With the aim to bridge the pressure gap between traditional surface science and industrial applications, heterogeneous catalytic reactions on model catalysts are increasingly studied at near-ambient pressures. Under those conditions, the gas phase has been shown to play an important role during the interaction at the gas-surface interface making it complex to study. This complexity can be captured by simultaneously measuring different properties of the gas-surface interaction operando while the reaction takes place. Since each diagnostic tool offers unique information, combining them provides a fuller understanding of the reaction.


This thesis presents a combination of three laser- and optical-based \textit{operando} techniques that have been combined in a versatile in-house setup. We have shown that planar laser-induced fluorescence (PLIF), two dimensional-surface optical reflectance (2D-SOR) and polarization modulation-infrared reflection absorption spectroscopy (PM-IRRAS) can be combined, either simultaneously or in various configurations, to study CO oxidation on different Pd-based model catalysts. Thereby, chemical and structural information about the surface and chemical information about the gas phase can be obtained in space and temporally resolved.

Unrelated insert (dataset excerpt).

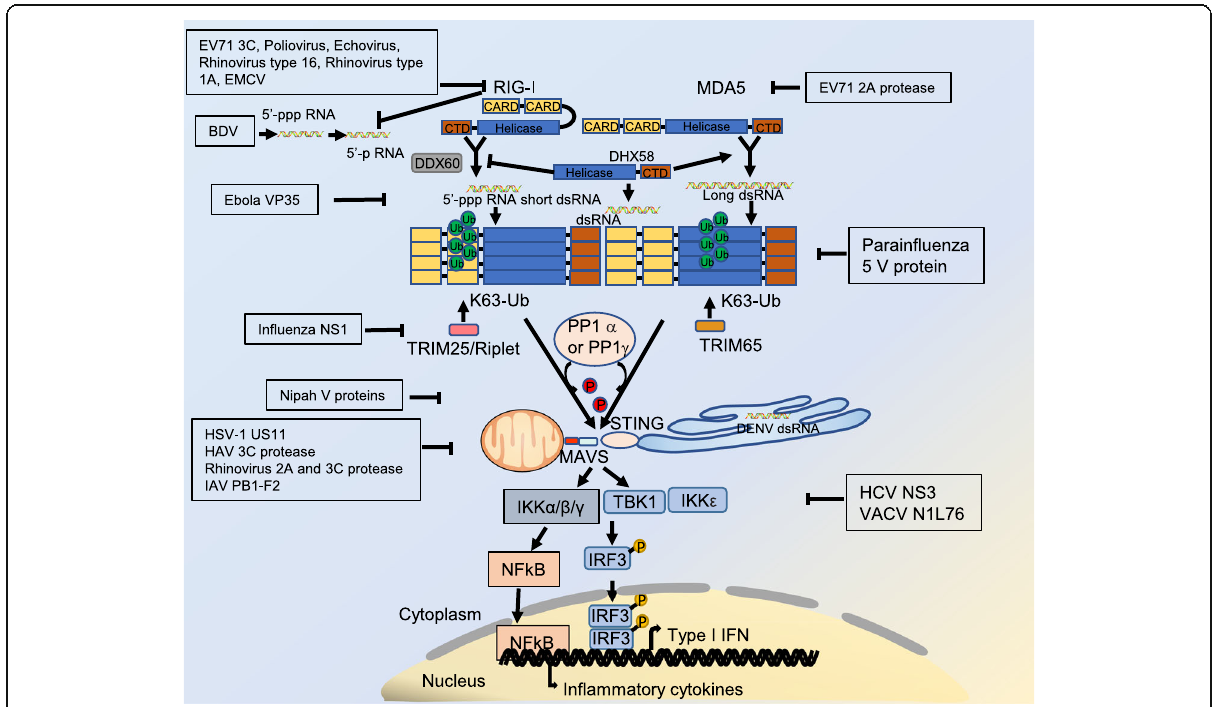
Fig. 3 Innate immune evasion strategies of targeting RLR signaling pathway . Viruses can escape from host immune clearance. For example, DENV can replicate in endoplasmic reticulum to efficiently hide dsRNA from the cytoplasm. BDV encodes phosphatases to process the 5 ′ -ppp on its genome to 5 ′ -p. The protein viral protein 35 (VP35) of EBOV can interact with dsRNA to prevent dsRNA from being detected by RLRs. Moreover, RLR signaling can be inhibited by viral proteins that either directly bind MDA5, RIG-I, MAVS, TBK1 to inhibit their function or induce their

Moreover, some of the in-house optical techniques are combined with synchrotron-based techniques to extract more chemical and structural information than can be obtained from one measurement. This is demonstrated with simultaneous measurements combining PM-IRRAS and ambient pressure X-ray photoelectron spectroscopy (AP-XPS) for different gas-phase catalysis reactions and 2D-SOR with High Energy Surface X-ray Diffraction (HESXRD) for electrochemical studies.